As I’m slowly writing songs for a new album, other outlets seem to be popping up, like the Walk a Mile campaign back in July we were asked to participate in. And last week I recorded a new song, called “Just to Win the Fight,” that I felt would be better off heading out into the world now, rather than waiting for an album release much later. You can listen and get the song for free right here.


See, it’s a presidential election year, which means that everywhere I look there seems to be a lot of poison going into the well. I am not a fan of the business of politics, but I am kind of a news junkie, so I find myself inundated with all of the election-year back-and-forth despite the taste it leaves in my mouth. It was probably inevitable, then, that I’d wind up writing some kind of song expressing my basic displeasure with all of the name-calling, truth-evading, and generally unenviable behavior on display in the run-up to November. We’ve reached the point where James Fallows in The Atlantic is lamenting our new post-truth era and people admit to not even trying to tell the truth on the campaign trail anymore, relying on the old lawyers’ trick of the jury not actually being able to disregard things they’ve heard, whether they’re in the official record or not.

It was with trepidation that I wandered into the political, but I mean, I’m a folk singer, it’s kind of my business to be outraged by stuff like this. From Woody Guthrie writing “This Machine Kills Fascists” on his guitar, Pete Seeger’s banjo inscription “This Instrument Surrounds Hate and Forces it to Surrender,” to Bob Dylan’s advocacy for Ruben “Hurricane” Carter’s freedom, the American folk tradition has always been to hold up a mirror and say “Guys, we can do better.”
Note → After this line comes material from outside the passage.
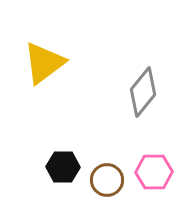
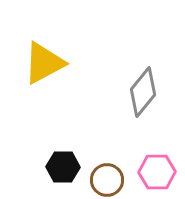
yellow triangle: rotated 9 degrees clockwise
pink hexagon: moved 3 px right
I have two young kids, and it is with some regularity that we have discussions about telling the truth versus telling lies. I let them know I expect them to tell the truth, even if they’ve made a mistake, and even if there are going to be consequences. That’s the example I try to set for them. And I don’t think it’s too much to ask of our leaders. The truth is too valuable a thing to throw away just because we don’t want the other guy to win.

On a happier note, I’d like to point out that this song marks the recorded debut of my 12-string guitar and the (very) used banjo I found in my neighborhood music store. I hope you dig it.